Il nous vient du Québec des films d’une belle intensité. Après « La Déesse des mouches à feu » (2021), d’Anaïs Barbeau-Lavalette, comète bouleversante dans laquelle la nature tient également une bonne part et qui explore le « déraisonnable », mais de façon plus folle et extrême encore, voici « Un Eté comme ça » (2022), nouvelle réalisation de Denis Côté, qui compte déjà une filmographie abondante.
Selon un protocole dont les arcanes ne sont pas vraiment précisés, se trouvent rassemblées dans une maison de repos, loin de toute société, trois jeunes femmes, visiblement enjointes de se livrer pendant un petit mois à une exploration de leur sexualité et des troubles comportementaux qui lui sont attachés : Eugénie (Laure Giappiconi), qui fait exploser son énergie tantôt en dessins au fusain tantôt en masturbations effrénées ; Geisha (Aude Mathieu), punk au crâne rasé qui se perruquait pour se prostituer et soumet l’un des deux encadrants, le placide et bienveillant Sami (Samir Guesmi), à une scène de séduction digne des plus belles Tentations de Saint-Antoine ; enfin Léonie (Larissa Corriveau), aussi belle que tourmentée, à la sensibilité exacerbée et imprévisible, essayant de dépasser comme elle le peut des traumatismes d’enfance.

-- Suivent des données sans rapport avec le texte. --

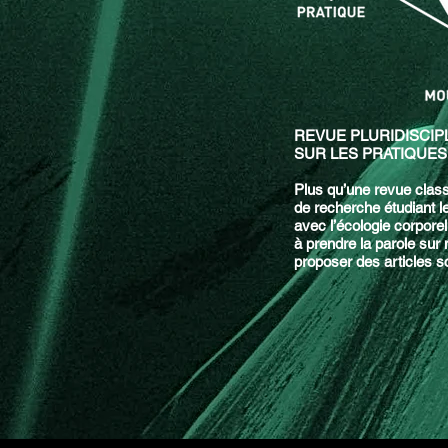
REVUE PLURIDISCIP
SUR LES PRATIQUES
Plus qu’une revue clas
de
recherche étudiant le
avec
l’écologie corporel
à
prendre la parole sur
proposer des articles sc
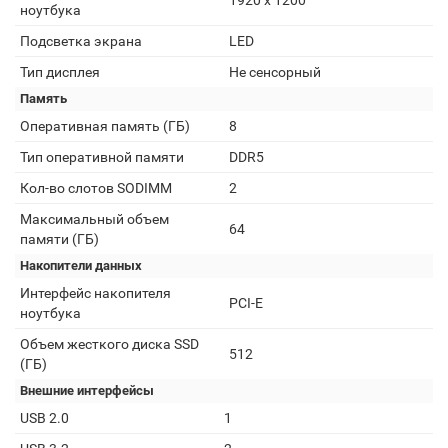
1920 x 1200
ноутбука
Подсветка экрана
LED
Тип дисплея
Не сенсорный
Память
Оперативная память (ГБ)
8
Тип оперативной памяти
DDR5
Кол-во слотов SODIMM
2
Максимальный объем
64
памяти (ГБ)
Накопители данных
Интерфейс накопителя
PCI-E
ноутбука
Объем жесткого диска SSD
512
(ГБ)
Внешние интерфейсы
USB 2.0
1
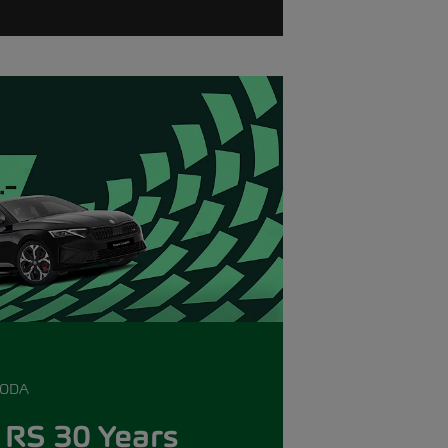
KODA
 RS 30 Years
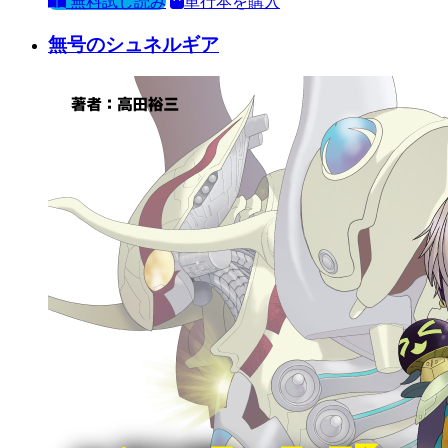
無料試し読み
単行本を購入
無号のシュネルギア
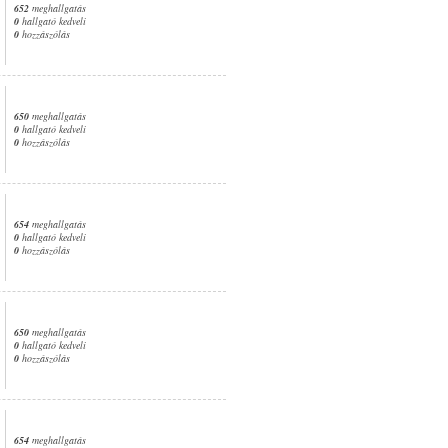
652
meghallgatás
0
hallgató kedveli
0
hozzászólás
650
meghallgatás
0
hallgató kedveli
0
hozzászólás
654
meghallgatás
0
hallgató kedveli
0
hozzászólás
650
meghallgatás
0
hallgató kedveli
0
hozzászólás
654
meghallgatás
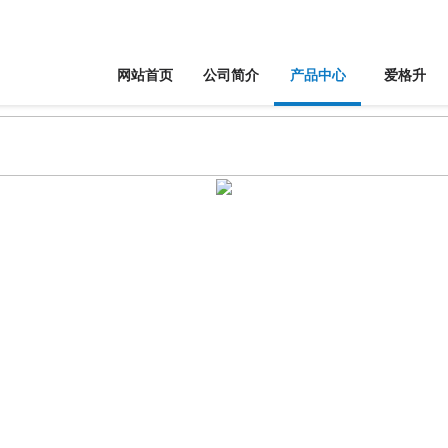
网站首页
公司简介
产品中心
爱格升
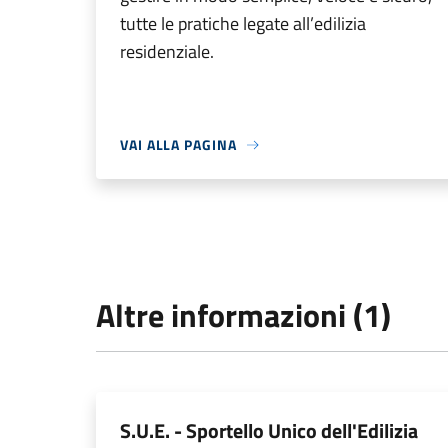
tutte le pratiche legate all’edilizia
residenziale.
VAI ALLA PAGINA
Altre informazioni (1)
S.U.E. - Sportello Unico dell'Edilizia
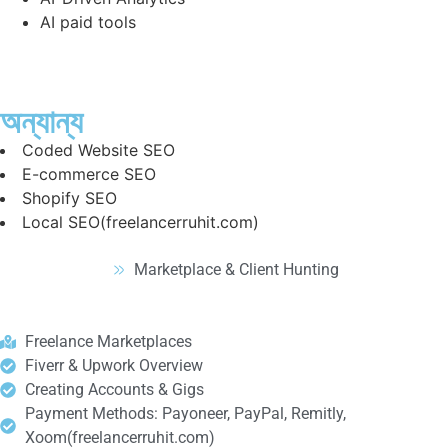
AI paid tools
অন্যান্য
Coded Website SEO
E-commerce SEO
Shopify SEO
Local SEO(freelancerruhit.com)
Marketplace & Client Hunting
Freelance Marketplaces
Fiverr & Upwork Overview
Creating Accounts & Gigs
Payment Methods: Payoneer, PayPal, Remitly,
Xoom(freelancerruhit.com)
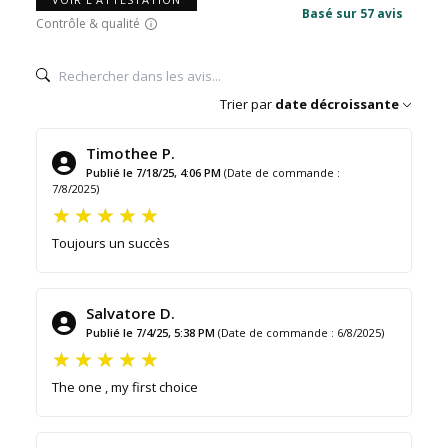
Basé sur 57 avis
Contrôle & qualité
Trier par
date décroissante
Timothee P.
Publié le 7/18/25, 4:06 PM
(Date de commande :
7/8/2025)
Toujours un succès
Salvatore D.
Publié le 7/4/25, 5:38 PM
(Date de commande : 6/8/2025)
The one , my first choice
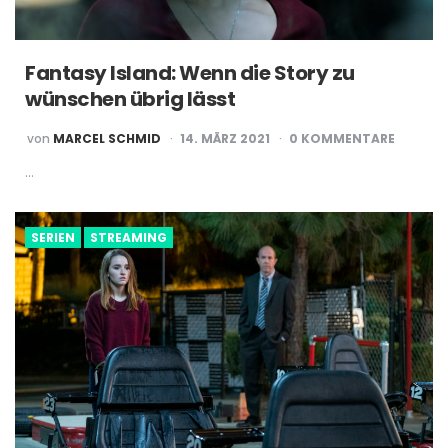
Fantasy Island: Wenn die Story zu
wünschen übrig lässt
POSTED
von
MARCEL SCHMID
14. MÄRZ 2021
0 KOMMENTARE
BY
…
SERIEN
STREAMING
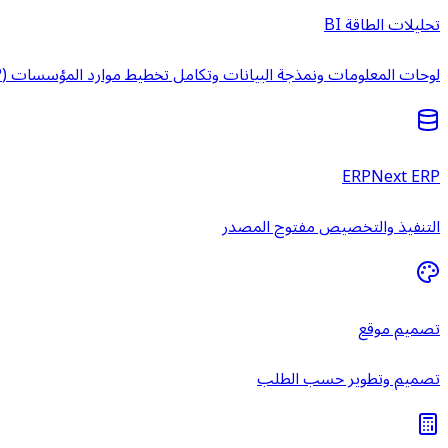
تحليلات الطاقة BI
لوحات المعلومات ونمذجة البيانات وتكامل تخطيط موارد المؤسسات (ERP) وخدمات ذكاء الأعمال المُدارة.
ERPNext ERP
التنفيذ والتخصيص مفتوح المصدر
تصميم موقع
تصميم وتطوير حسب الطلب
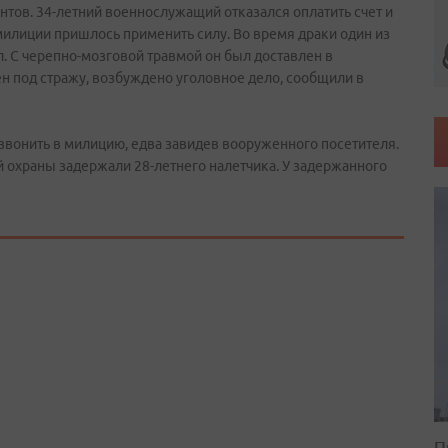
нтов. 34-летний военнослужащий отказался оплатить счет и
илиции пришлось применить силу. Во время драки один из
л. С черепно-мозговой травмой он был доставлен в
 под стражу, возбуждено уголовное дело, сообщили в
озвонить в милицию, едва завидев вооруженного посетителя.
охраны задержали 28-летнего налетчика. У задержанного
П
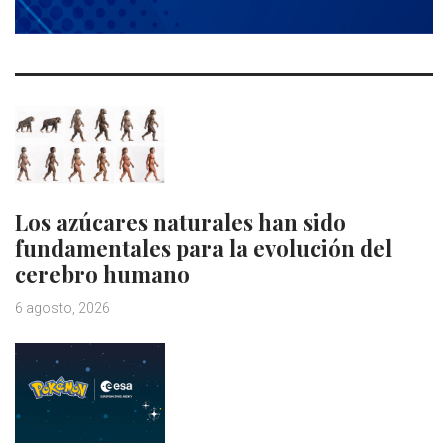
Los azúcares naturales han sido
fundamentales para la evolución del
cerebro humano
6 agosto, 2026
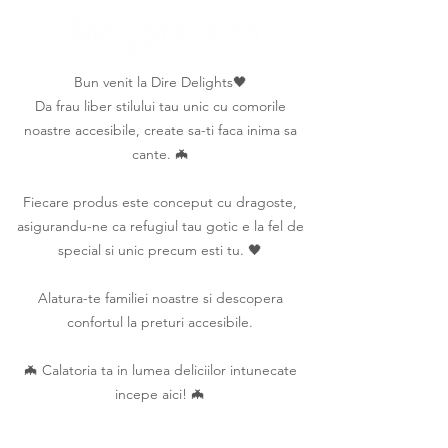
Bun venit la Dire Delights🖤
Da frau liber stilului tau unic cu comorile
noastre accesibile, create sa-ti faca inima sa
cante. 🦇
Fiecare produs este conceput cu dragoste,
asigurandu-ne ca refugiul tau gotic e la fel de
special si unic precum esti tu. 🖤
Alatura-te familiei noastre si descopera
confortul la preturi accesibile.
🦇 Calatoria ta in lumea deliciilor intunecate
incepe aici! 🦇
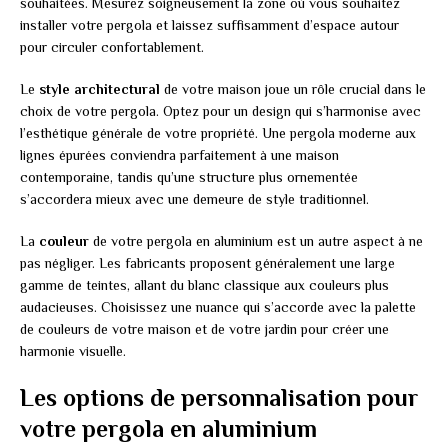
souhaitées. Mesurez soigneusement la zone où vous souhaitez
installer votre pergola et laissez suffisamment d’espace autour
pour circuler confortablement.
Le
style architectural
de votre maison joue un rôle crucial dans le
choix de votre pergola. Optez pour un design qui s’harmonise avec
l’esthétique générale de votre propriété. Une pergola moderne aux
lignes épurées conviendra parfaitement à une maison
contemporaine, tandis qu’une structure plus ornementée
s’accordera mieux avec une demeure de style traditionnel.
La
couleur
de votre pergola en aluminium est un autre aspect à ne
pas négliger. Les fabricants proposent généralement une large
gamme de teintes, allant du blanc classique aux couleurs plus
audacieuses. Choisissez une nuance qui s’accorde avec la palette
de couleurs de votre maison et de votre jardin pour créer une
harmonie visuelle.
Les options de personnalisation pour
votre pergola en aluminium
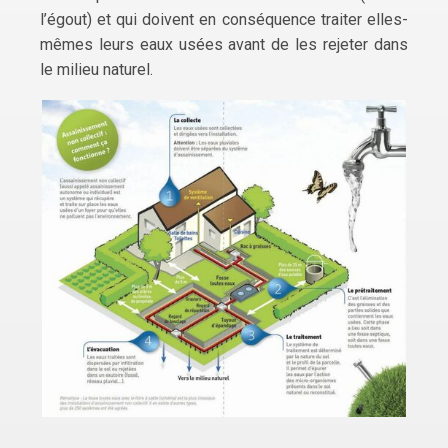
l’égout) et qui doivent en conséquence traiter elles-
mêmes leurs eaux usées avant de les rejeter dans
le milieu naturel.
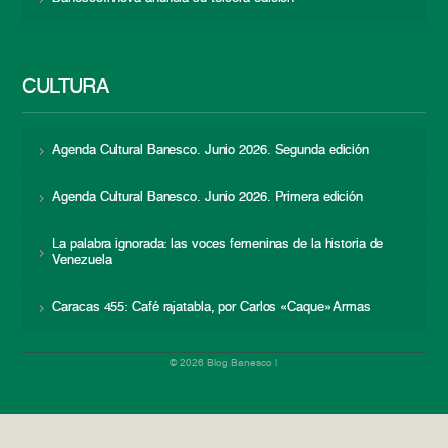
CULTURA
Agenda Cultural Banesco. Junio 2026. Segunda edición
Agenda Cultural Banesco. Junio 2026. Primera edición
La palabra ignorada: las voces femeninas de la historia de
Venezuela
Caracas 455: Café rajatabla, por Carlos «Caque» Armas
© 2026 Blog Banesco |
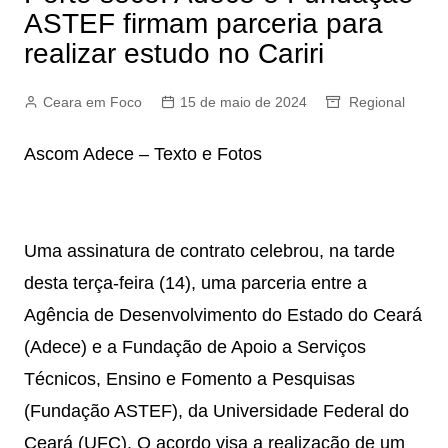
ASTEF firmam parceria para
realizar estudo no Cariri
Ceara em Foco
15 de maio de 2024
Regional
Ascom Adece – Texto e Fotos
Uma assinatura de contrato celebrou, na tarde
desta terça-feira (14), uma parceria entre a
Agência de Desenvolvimento do Estado do Ceará
(Adece) e a Fundação de Apoio a Serviços
Técnicos, Ensino e Fomento a Pesquisas
(Fundação ASTEF), da Universidade Federal do
Ceará (UFC). O acordo visa a realização de um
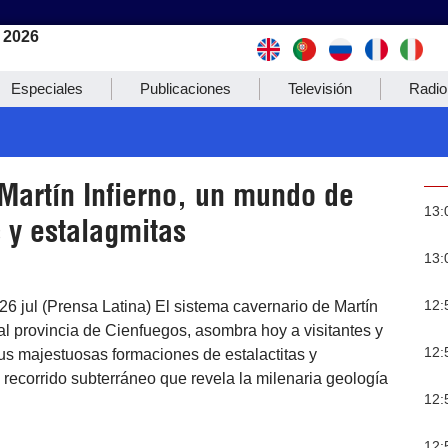
 2026
Especiales
Publicaciones
Televisión
Radio
Martín Infierno, un mundo de
13:
s y estalagmitas
13:
12:
6 jul (Prensa Latina) El sistema cavernario de Martín
tral provincia de Cienfuegos, asombra hoy a visitantes y
12:
us majestuosas formaciones de estalactitas y
 recorrido subterráneo que revela la milenaria geología
12:
12:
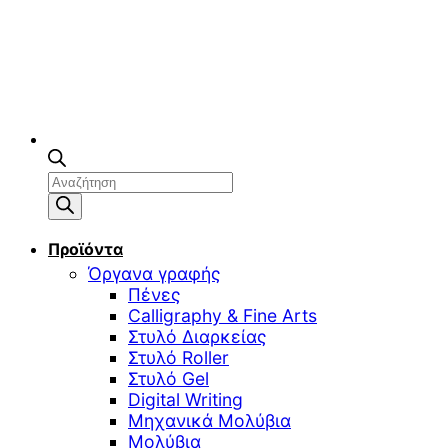
Αναζήτηση
προϊόντων
Προϊόντα
Όργανα γραφής
Πένες
Calligraphy & Fine Arts
Στυλό Διαρκείας
Στυλό Roller
Στυλό Gel
Digital Writing
Μηχανικά Μολύβια
Μολύβια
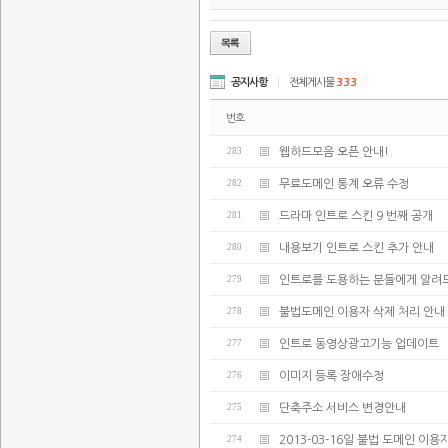
공지사항
|
전체게시물
333
번호
283
웹하드모음 오픈 안내!
282
무료도메인 통계 오류 수정
281
드라마 인트로 스킨 9 번째 공개
280
내용보기 인트로 스킨 추가 안내
279
인트로를 도용하는 분들에게 알려
278
불법도메인 이용자 삭제 처리 안내
277
인트로 동영상광고기능 업데이트
276
이미지 등록 장애수정
275
단축주소 서비스 변경안내
274
2013-03-16일 불법 도메인 이용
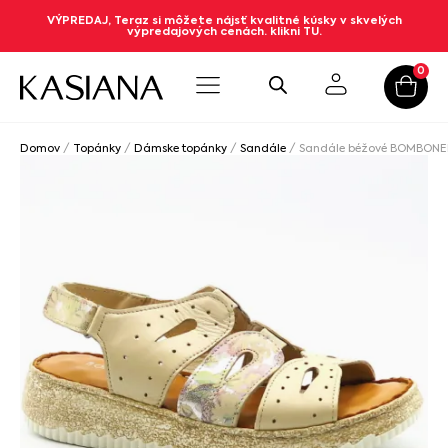
VÝPREDAJ, Teraz si môžete nájsť kvalitné kúsky v skvelých
výpredajových cenách. klikni TU.
0
Domov
/
Topánky
/
Dámske topánky
/
Sandále
/ Sandále béžové BOMBONEL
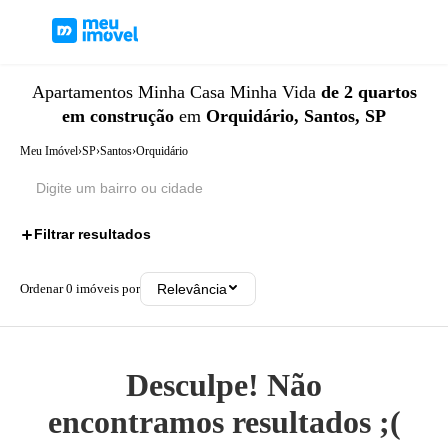
Apartamentos
Minha Casa Minha Vida
de 2 quartos
em construção
em
Orquidário, Santos, SP
Meu Imóvel
›
SP
›
Santos
›
Orquidário
Filtrar resultados
3
Ordenar
0
imóveis por
Relevância
Desculpe! Não
encontramos resultados ;(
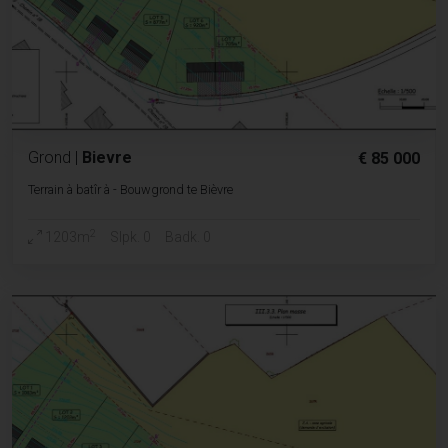
Grond
|
Bievre
€ 85 000
Terrain à batîr à - Bouwgrond te Bièvre
2
1203m
Slpk. 0
Badk. 0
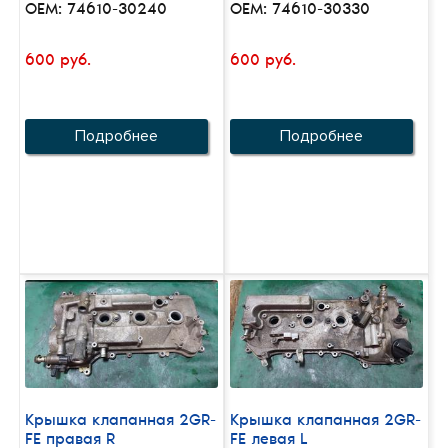
OEM: 74610-30240
OEM: 74610-30330
600 руб.
600 руб.
Подробнее
Подробнее
Крышка клапанная 2GR-
Крышка клапанная 2GR-
FE правая R
FE левая L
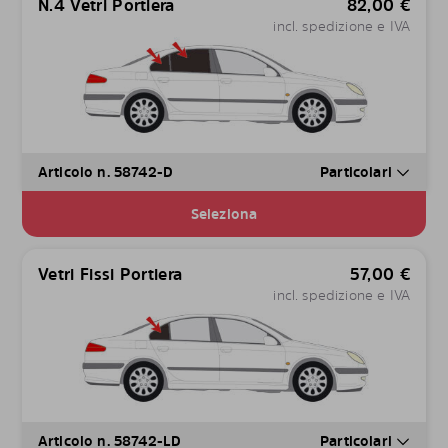
N.4 Vetri Portiera
82,00
€
incl. spedizione e IVA
Articolo n. 58742-D
Particolari
Seleziona
Vetri Fissi Portiera
57,00
€
incl. spedizione e IVA
Articolo n. 58742-LD
Particolari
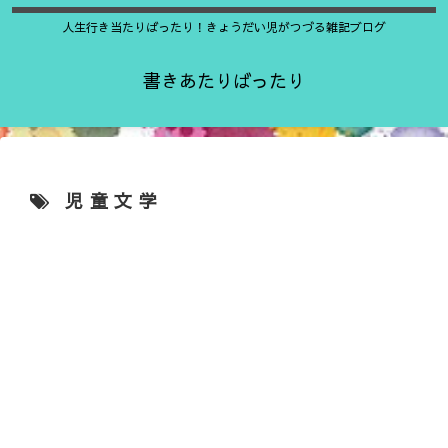
人生行き当たりばったり！きょうだい児がつづる雑記ブログ
書きあたりばったり
児童文学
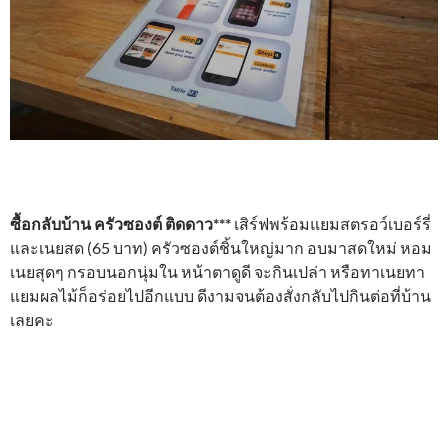
ซื้อกลับบ้าน ครัวซองต์ ติดดาว***
เสิร์ฟพร้อมแยมสตรอว์เบอร์รี่
และเนยสด (65 บาท) ครัวซองต์ชิ้นใหญ่มาก อบมาสดใหม่ หอม
เนยสุดๆ กรอบนอกนุ่มใน หน้าตาดูดี จะกินเปล่า หรือทาเนยทา
แยมผลไม้ก็อร่อยไปอีกแบบ ดีงามจนต้องสั่งกลับไปกินต่อที่บ้าน
เลยคะ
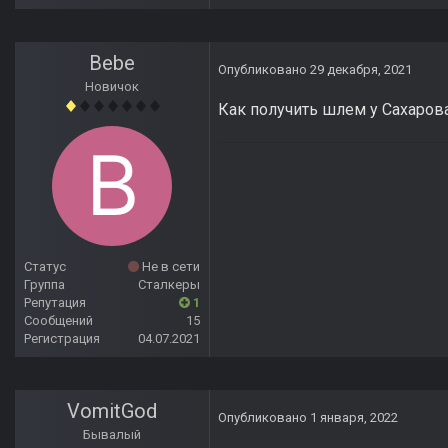
Bebe
Опубликовано
29 декабря, 2021
Новичок
Как получить шлем у Сахарова
Статус
Не в сети
Группа
Сталкеры
Репутация
1
Сообщений
15
Регистрация
04.07.2021
VomitGod
Опубликовано
1 января, 2022
Бывалый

Sous le regard attentif et empathique d’Octavia (Anne Ratte-Polle), la responsable remplaçante, elle-même exposée, dans sa vie privée, à des problèmes de couple, la caméra de François Messier-Rheault accompagne le déroulement des jours et des nuits, entre virées dans la campagne environnante et soirées à l’intérieur de la vaste maison, en solitaire ou en duo, pour des plongées en parole dans ce qui a été vécu et traversé.
Le réalisateur, ici également scénariste, conseillé par Rachel Graton, prend le temps de dérouler son scénario et de cerner la personnalité de chacun des protagonistes, si bien que le temps s’envole avec légèreté dans cette réalisation d’environ deux heures et quart. Cette durée est même sans doute nécessaire pour que s’inverse la problématique : ouverte sur l’enjeu de troubles sexuels à résorber, l’intrigue en vient peu à peu à montrer, chez ses protagonistes - « malades » supposées et soignante comprises -, une sexualité en éveil et certes développée, mais qui ne transparaît pas de manière évidente comme un obstacle à une existence heureuse. À tel point que le spectateur, s’il se laisse porter par le mouvement du scénario, est plutôt conduit à tourner son questionnement vers le regard qui a diagnostiqué ces existences comme déviantes… La finesse du propos consiste à ne pas imposer de réponse, mais à faire entrer le spectateur dans l’interrogation formulée à un moment par l’une des héroïnes : « C’est quoi, pour toi, être normale ? ».
« Un Été comme ça » a le grand mérite de nous confronter à cette question essentielle, voire de plus en plus urgente, à l’heure où les comportements se voient tellement normés et constamment évalués.